— start of PAGE TEXT —

I think I bought my second cube (First one I got when I was like ten, lost it not too long afterward) a few days after witnessing this amazing act. As soon as I got home I began to research beginner methods, and I was able to solve it without help from a piece of paper or webpage for reminding me within a week and a half.

Pretty soon I started to feel that natural crave to be faster, and now I average under 40 seconds. Took me five months from the checkout line at target to become a "official" speedcuber. Every single day of school I would have my cube with me, and if we didn't have anything to do, I'd practice.

I ordered my first 4x4x4 the other day, can't wait to try out the new challenge


----------



## Harris Chan (Aug 12, 2006)

It all went back to that one faithful day, around October 15-20, 2005. I was sitting on my comfortable dinner-room-chair...I turned on the TV, hoping to watch a newer episode of...well some cartoon show back in those days alright...then...during the break (between the cartoons)...I saw the guest of the day in The Zone (two people doing somethings on TV between the cartoon shows)...with a Rubik's Cube in his hands (I didn't know what it was called back then...but i know about it). Then, the moment of truth came. Sugar and Carlos asked him to solve it. In around 30 seconds, even with my thoughts of that it was a impossibility...I saw it. Solid colour on each 6 sides of the cube. I was amazed. As usual, I felt confident, and set a goal to be able to solve the cube as well. That's just the start. Because of Dave Campbell.


----------



## KoenHeltzel (Aug 16, 2006)

I saw Guus Razoux-Schultz on Dutch television talking about the World Championchips of 1982. Then I found Chris Hardwick's solving video on the internet, and I was hooked (love that vid).


----------



## LeftoverLinguine (Aug 18, 2006)

I first decided to try and solve the cube when I saw a thing about it on "I Love the '80s" on VH1. So I went and dug up my Mom's old cube from like 1979 and started playing with it. In a few hours I finally solved it on my own. I played with it for a couple weeks and eventually could solve it in about 7-10 minutes using my own method. By this time I had got into it a lot and wanted to solve it faster. So after doing some research and learning a beginners method, I was able to solve the cube in under a minute on average. I'm now in the process of learning the Fridrich method and can average around 30 seconds.


----------



## Ordos_Koala (Jan 25, 2011)

parents show me, friend told me about speedcubing, google told me about Fridrich, Wiki told me about everything else


----------



## Someone755 (Jan 25, 2011)

— end of PAGE TEXT —
— start of PROVIDED INFORMATION —

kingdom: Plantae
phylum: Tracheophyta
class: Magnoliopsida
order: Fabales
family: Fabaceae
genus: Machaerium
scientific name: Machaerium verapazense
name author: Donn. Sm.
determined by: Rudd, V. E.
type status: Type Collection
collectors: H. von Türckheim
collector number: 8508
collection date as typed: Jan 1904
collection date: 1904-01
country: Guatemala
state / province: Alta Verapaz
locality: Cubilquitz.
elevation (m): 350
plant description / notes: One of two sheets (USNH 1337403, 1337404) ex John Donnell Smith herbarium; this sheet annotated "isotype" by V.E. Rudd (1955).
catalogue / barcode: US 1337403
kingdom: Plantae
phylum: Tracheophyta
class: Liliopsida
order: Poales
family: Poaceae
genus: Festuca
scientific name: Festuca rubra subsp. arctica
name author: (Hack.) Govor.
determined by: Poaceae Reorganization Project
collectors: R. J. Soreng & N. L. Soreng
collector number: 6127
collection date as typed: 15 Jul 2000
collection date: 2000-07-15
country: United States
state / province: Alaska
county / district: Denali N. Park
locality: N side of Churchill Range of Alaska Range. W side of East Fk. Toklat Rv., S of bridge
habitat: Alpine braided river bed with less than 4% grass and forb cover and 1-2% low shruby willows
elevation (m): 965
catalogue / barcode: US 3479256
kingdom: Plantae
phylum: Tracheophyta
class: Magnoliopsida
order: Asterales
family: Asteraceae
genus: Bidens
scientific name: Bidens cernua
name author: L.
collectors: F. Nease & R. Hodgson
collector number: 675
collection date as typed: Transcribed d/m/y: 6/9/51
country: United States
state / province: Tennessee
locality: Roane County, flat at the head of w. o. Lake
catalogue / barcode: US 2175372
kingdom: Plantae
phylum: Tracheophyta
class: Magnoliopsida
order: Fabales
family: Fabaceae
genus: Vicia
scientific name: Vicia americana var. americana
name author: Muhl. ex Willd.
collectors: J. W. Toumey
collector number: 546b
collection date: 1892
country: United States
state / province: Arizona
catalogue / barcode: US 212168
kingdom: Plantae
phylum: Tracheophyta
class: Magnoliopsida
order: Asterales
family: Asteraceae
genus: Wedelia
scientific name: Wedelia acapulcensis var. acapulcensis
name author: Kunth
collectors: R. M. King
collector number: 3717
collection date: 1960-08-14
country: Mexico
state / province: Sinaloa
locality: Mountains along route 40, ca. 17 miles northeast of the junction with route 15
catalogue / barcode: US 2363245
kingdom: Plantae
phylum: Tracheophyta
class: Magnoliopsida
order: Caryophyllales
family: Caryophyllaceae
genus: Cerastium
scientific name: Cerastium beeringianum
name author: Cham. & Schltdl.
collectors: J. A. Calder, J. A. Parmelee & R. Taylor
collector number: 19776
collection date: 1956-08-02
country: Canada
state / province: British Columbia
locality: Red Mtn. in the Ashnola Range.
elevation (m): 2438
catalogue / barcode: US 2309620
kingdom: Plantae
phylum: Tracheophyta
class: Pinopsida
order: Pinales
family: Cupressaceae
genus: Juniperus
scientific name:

— end of PROVIDED INFORMATION —

JOBS:
1 – In the cubing thread, which TV program made LeftoverLinguine decide to try solving the cube?
2 – Continue the cubing thread from its last line by writing the post that goes under the final header.

PER-TASK OUTPUTS:
1 – "I Love the '80s" on VH1

2 –
MasterofRubix said:


> My uncle showed me how to do the F2L, but its only half a year later when i stumbled on my rubik's cube that i decided to try to finish it so i checked jasmine's site. but i wanted to impress people (or more specifically someone) so i moved on to speedcubing.




One day, in my bedroom, I saw an interesting shape! A Cube, filled with colors! And then...

I just asked my dad to print me some instructions from the net... I wanted to be faster, so I moved onto F2L and 2lokk PLL and 2look OLL!


----------



## sub_zero1983 (Jan 25, 2011)

One day I had bought a cube from Walmart so I would have something to do on my lunch break at work. I figured out how to solve the first 2 layers but was stuck on the last. I decided to look up some tutorials on youtube and came across Yu Nakajima's 6.57 3x3 solve. At the time is took me around 10 minutes to solve a cube, but once I got the hang of it, my times went down. Even though I average around 19.50 sec....I still wanna get faster.


----------



## LouisCormier (Jan 25, 2011)

My sister showed me how to solve it with begginner method, then I showed it to my friends and they got into it. After about five months one of my friend told me about Fridrich, I was instantly amazed, found LanceTheBlueKnight's tutorial on youtube and then got faster since then.


----------



## antoineccantin (Jan 25, 2011)

My brother taugh me. He, along with Louis ( ^ )gave me some competition and encouraged me get faster. I am now faster than my brother!


----------



## NeedReality (Jan 25, 2011)

A new math teacher came to my school during my sophomore year in high school and he solved the cube for the class. There was a bit of a buzz about it and some people (including me) set about learning how to solve it. I'm the only one from the original group that still solves, but my teacher and I have inspired quite a few others to pick it up since then (even if they don't do it quickly).


----------



## Magix (Jan 25, 2011)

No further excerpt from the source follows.